* TEXT PROVIDED
===============

The Anglican Parish of the Falkland Islands is an extra-provincial church in the Anglican Communion. The principal Anglican place of worship in the Falkland Islands is Christ Church Cathedral in Stanley.

Roman Catholic[edit]

There are over 230 Roman Catholics in the Falkland Islands, approximately 10% of the total population. There are no dioceses in the islands, instead they form an apostolic prefecture which was erected in January 1952. St Mary's Catholic Church in Ross Road in Stanley is the sole Catholic Church on the Falkland Islands. Outside of Stanley, the Eucharist is celebrated at RAF Mount Pleasant.[2]


Before the Disruption of 1843 the dominant religion was Church of Scotland. This was thereafter the Free Church of Scotland as most islanders sided with this more austere view on religion. From 1900 this, as with most Free Church of Scotland congregations, became the United free Church of Scotland, on the island just called the United Free Church. From 1871 to 1883 their minister was Rev Anthony Yeoman (1821-1889).[3]

The United Free Church in the Falkland Islands has five congregations with 120 active members. The Tabernacle, one of the five congregations is in Stanley and it was established in 1899.[4]


Charles Spurgeon of the Metropolitan Tabernacle in London sent materials for the a church to be constructed. The church is currently located in Stanley and is known as the Tabernacle Free Church.[5]

Other groups[edit]

As of 31 December 2011, The Church of Jesus Christ of Latter-day Saints reported ten members in the Falkland Islands.[6]

Smaller numbers are of Jehovah's Witnesses, Seventh-day Adventists and Greek Orthodox are also to be found, with the latter being due to Greek fishermen passing through.

===============

* DATA SHOWN
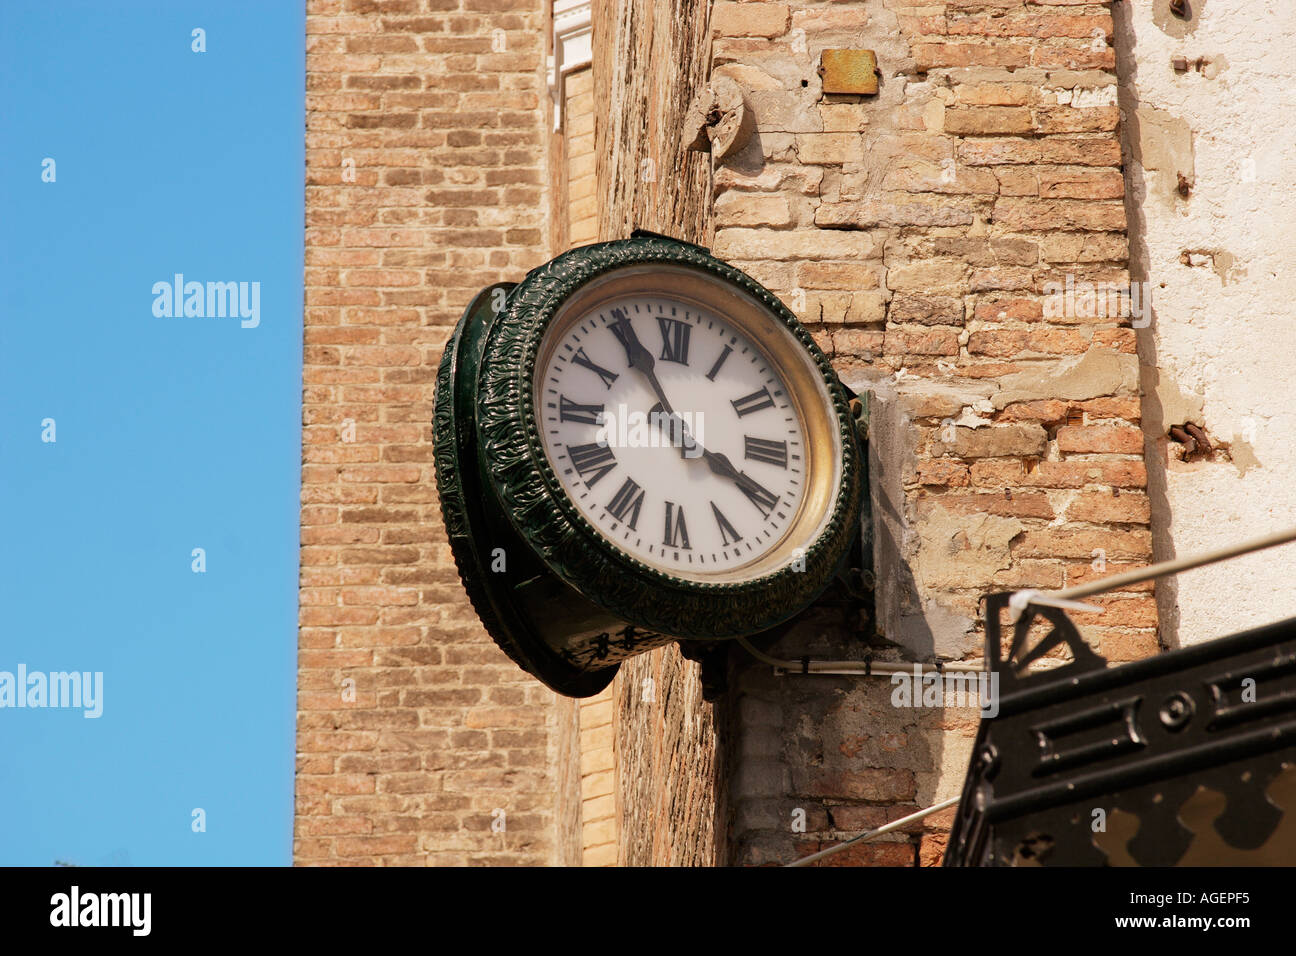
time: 3:55
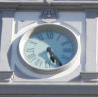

===============

* TASK PROMPT
How would the passage on religion in the Falkland Islands continue after its final sentence?

* RESULT OF THE TASK
A small number of Bahá'ís live in the island, and have a policy of trying to settle remote locations.[7]


  1. ^ "Falkland Islands Census Statistics, 2006" (PDF). Falkland Islands Government. Archived from the original (PDF) on 16 December 2010. Retrieved 4 June 2010.
  2. ^ Religion from, retrieved 7 May 2015
  3. ^ Ewings Annals of the Free church
  4. ^
  5. ^ "Tabernacle Free Church, Stanley". Retrieved 30 May 2019.
  6. ^ "Country information: United Kingdom", Online Almanac, Church News, 1 February 2010, retrieved 2014-01-15
  7. ^ "Falkland Islands Bahá'í Community Newsletter". Archived from the original on October 10, 2007. Retrieved 15 March 2010.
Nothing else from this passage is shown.